Ready Player One film review - garish and nostalgic, but Spielberg gets games
To call Ready Player One - Steven Spielberg's new film, adapted from the novel by Ernest Cline - self-referential would be quite an understatement. It's a mind-warping cultural Möbius strip: a one-dimensional entity with no end and no beginning, permanently twisting in on itself. It's a futuristic work of science-fiction that is obsessed with nostalgia. It's a film about video games made by a director who was a huge formative influence on the medium, observing his own reflection in a funhouse mirror. It's what happens when fan fiction becomes dominant over the true works of imagination it pays homage to.

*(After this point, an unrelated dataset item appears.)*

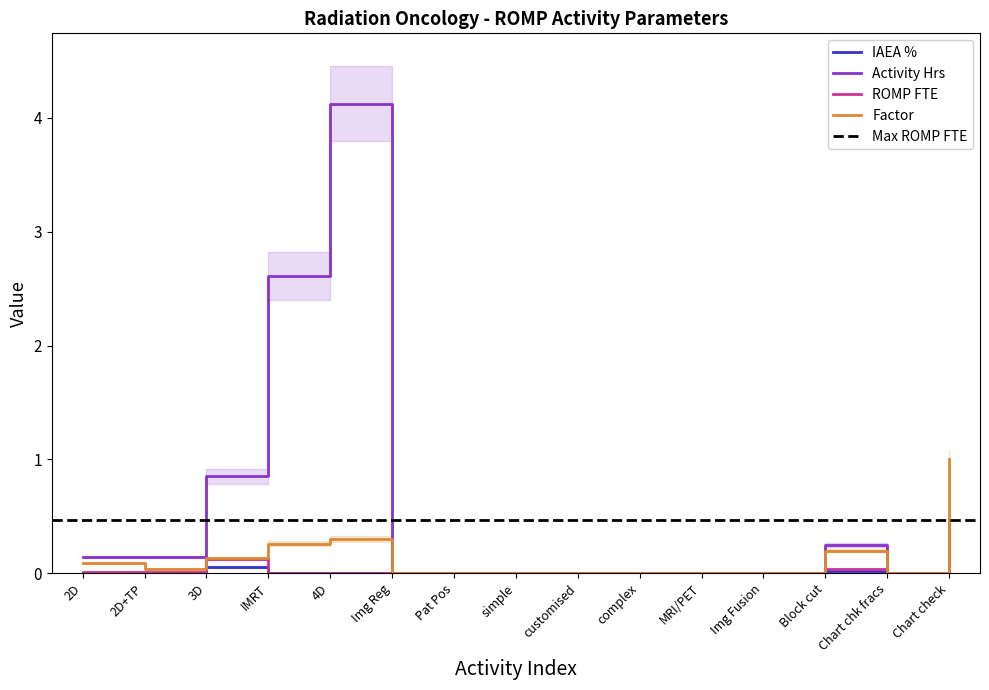

Does the chart have visible grid lines?

No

This makes it sound self-involved and meaningless, and that is what I expected it to be: a more polished version of Chris Columbus' patronising nerd fantasy Pixels. But the thing is that Ready Player One was directed by Steven Spielberg, and though the great director's best work is behind him, he is still an uncommonly lucid storyteller with a sure sense of what technology can do for him and what it can't. He knows how to spin a fun adventure yarn. And he gets video games.
In the year 2045 - "after the great corn syrup drought and the bandwidth riots" - Earth's underemployed and overcrowded population lives in slums and has little to do. Just about everyone deals with this grotty, boring existence by slipping on VR headsets and escaping into the OASIS, a virtual world created by the game designer James Halliday (Mark Rylance), now deceased and worshipped as a demigod. The OASIS is many games within one. It's the ultimate MMO, where players can be whoever or whatever they want to be as long as they participate in a ruthless digital economy to earn 'coin'.